→ **WHAT THE TASK REQUIRES**:
Output the listing below as a Markdown table with the columns Row and Line, giving each nonblank line its own numbered row. Leave the pictures out.
_ _ _ _ _ _ _
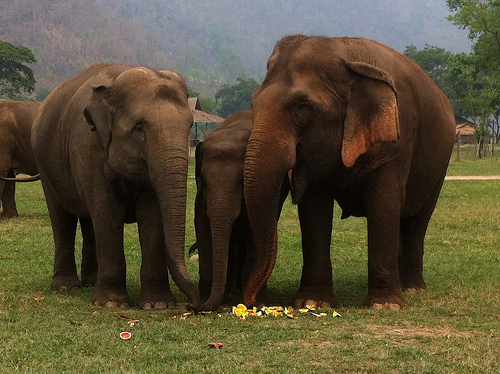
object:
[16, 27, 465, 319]
family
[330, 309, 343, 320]
oranges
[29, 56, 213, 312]
elephant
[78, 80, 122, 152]
small ears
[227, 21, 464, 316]
large elephant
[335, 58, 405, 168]
elephant ear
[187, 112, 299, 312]
baby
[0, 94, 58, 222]
elephant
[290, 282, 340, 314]
elephant feet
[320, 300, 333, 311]
toenails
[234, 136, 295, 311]
elephant trunk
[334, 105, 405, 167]
edge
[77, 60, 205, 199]
two bigger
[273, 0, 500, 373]
right side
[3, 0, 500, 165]
background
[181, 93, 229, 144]
small hut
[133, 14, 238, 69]
visible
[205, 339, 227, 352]
red circular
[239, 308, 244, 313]
yellow debris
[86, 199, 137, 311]
leg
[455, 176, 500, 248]
large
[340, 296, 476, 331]
area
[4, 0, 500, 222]
large area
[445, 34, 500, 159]
many trees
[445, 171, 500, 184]
sidewalk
_ _ _ _ _ _ _
→ **TASK ANSWER**:
| Row | Line |
|---|---|
| 1 | object: |
| 2 | [16, 27, 465, 319] |
| 3 | family |
| 4 | [330, 309, 343, 320] |
| 5 | oranges |
| 6 | [29, 56, 213, 312] |
| 7 | elephant |
| 8 | [78, 80, 122, 152] |
| 9 | small ears |
| 10 | [227, 21, 464, 316] |
| 11 | large elephant |
| 12 | [335, 58, 405, 168] |
| 13 | elephant ear |
| 14 | [187, 112, 299, 312] |
| 15 | baby |
| 16 | [0, 94, 58, 222] |
| 17 | elephant |
| 18 | [290, 282, 340, 314] |
| 19 | elephant feet |
| 20 | [320, 300, 333, 311] |
| 21 | toenails |
| 22 | [234, 136, 295, 311] |
| 23 | elephant trunk |
| 24 | [334, 105, 405, 167] |
| 25 | edge |
| 26 | [77, 60, 205, 199] |
| 27 | two bigger |
| 28 | [273, 0, 500, 373] |
| 29 | right side |
| 30 | [3, 0, 500, 165] |
| 31 | background |
| 32 | [181, 93, 229, 144] |
| 33 | small hut |
| 34 | [133, 14, 238, 69] |
| 35 | visible |
| 36 | [205, 339, 227, 352] |
| 37 | red circular |
| 38 | [239, 308, 244, 313] |
| 39 | yellow debris |
| 40 | [86, 199, 137, 311] |
| 41 | leg |
| 42 | [455, 176, 500, 248] |
| 43 | large |
| 44 | [340, 296, 476, 331] |
| 45 | area |
| 46 | [4, 0, 500, 222] |
| 47 | large area |
| 48 | [445, 34, 500, 159] |
| 49 | many trees |
| 50 | [445, 171, 500, 184] |
| 51 | sidewalk |